MILD SPOILERS 😉
1 Star
Reviewed by Introvert Reader
Kristin Hannah is a successful author of women’s fiction. It’s fortunate she found success in that genre because her romances I’ve encountered are–sad to say–lacking in excitement. When Lightning Strikes is a time travel romance that starts promisingly but takes a boring turn into snoozeville with its drawn-out plot. This should have been a category-length romance of 190 pages, not 400 pages long!
The Plot
The setup of When Lightning Strikes is rather intriguing. Alaina Costanza is a single mother and a romance writer living in the present day. Or whenever Geraldo Rivera had a daytime talk show, so maybe “modern era’ would be more appropriate. Our main character is a writer who has no life but her daughter. Now that her daughter is away at a summer camp, she’s got nothing to do but pop pills and drink herself silly.

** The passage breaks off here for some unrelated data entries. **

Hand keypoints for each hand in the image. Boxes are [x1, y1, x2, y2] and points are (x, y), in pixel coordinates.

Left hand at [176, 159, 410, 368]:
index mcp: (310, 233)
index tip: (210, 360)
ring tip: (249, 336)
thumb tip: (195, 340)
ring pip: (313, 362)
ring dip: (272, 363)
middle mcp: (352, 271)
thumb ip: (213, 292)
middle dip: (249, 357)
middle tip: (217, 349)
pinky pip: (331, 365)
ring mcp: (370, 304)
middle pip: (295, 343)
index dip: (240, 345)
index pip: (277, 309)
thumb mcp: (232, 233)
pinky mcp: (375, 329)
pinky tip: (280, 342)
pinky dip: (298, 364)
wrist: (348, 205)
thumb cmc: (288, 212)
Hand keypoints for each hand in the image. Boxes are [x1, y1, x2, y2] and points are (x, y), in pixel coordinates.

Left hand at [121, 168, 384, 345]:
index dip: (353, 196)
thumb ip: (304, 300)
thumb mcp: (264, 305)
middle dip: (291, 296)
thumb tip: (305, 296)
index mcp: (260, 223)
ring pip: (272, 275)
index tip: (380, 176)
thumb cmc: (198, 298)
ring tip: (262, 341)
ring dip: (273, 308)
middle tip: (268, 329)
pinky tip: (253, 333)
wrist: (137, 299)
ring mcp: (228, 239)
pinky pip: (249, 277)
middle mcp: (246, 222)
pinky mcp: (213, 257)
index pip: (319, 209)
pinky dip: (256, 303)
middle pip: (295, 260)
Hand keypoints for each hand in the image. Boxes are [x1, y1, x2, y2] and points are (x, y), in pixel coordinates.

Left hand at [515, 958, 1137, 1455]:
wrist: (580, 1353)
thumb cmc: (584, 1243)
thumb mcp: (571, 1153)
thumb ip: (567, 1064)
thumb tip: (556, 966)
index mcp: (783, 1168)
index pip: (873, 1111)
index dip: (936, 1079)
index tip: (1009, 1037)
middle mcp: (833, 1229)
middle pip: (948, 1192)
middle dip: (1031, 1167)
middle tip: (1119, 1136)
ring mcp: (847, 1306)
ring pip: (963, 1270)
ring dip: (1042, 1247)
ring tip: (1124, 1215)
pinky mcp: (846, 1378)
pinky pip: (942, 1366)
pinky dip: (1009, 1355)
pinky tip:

Rather a dark setup, but appropriate for this emotionally overwrought book.
One night while typing at her computer, lightning strikes and ZAP! Alaina wakes up in totally new surroundings. She’s traveled back in time, not to the real Old West, but inside her own romance novel!
So if she’s in her created world, where is the hero? It turns out he’s an utter douchebag. In actuality, it’s the villain of Alaina’s book who’s the hero of this one.
The entirety of When Lightning Strikes is Alaina getting kidnapped by the bad guy known only as Killian. They spend their time trying to outrun the “hero” who’s out to kill him. Alaina simply wants to get back home to her daughter. Still, she has a connection to Killian and finds herself fighting her feelings for him.
Fate has thrown them together for a reason. This would be fine if the book didn’t go on forever and ever blathering about what soul mates here were. There’s even a cliched magic woman of color who somehow has mystical insights into the heroine’s destiny and her relationship with Killian.
The narrative dies down in favor of navel-gazing and droning on about how Killian and Alaina are meant to be for chapters on end.
Will Killian meet his end at the hands of the hero? Will Alaina stay in the past with Killian or finally go home to be with her daughter? I didn’t care. But it all ends as happily as one can imagine.
Final Analysis of When Lightning Strikes
This could have been a decent book. Rather than being action-based and romance-based, it was bogged down by internal angst. Chapters went by where literally nothing happened.
It was a chore to finish. I’m sure Hannah has created better books than this. But–sorry to say–I never want to experience another romance as mind-numbing as When Lightning Strikes again.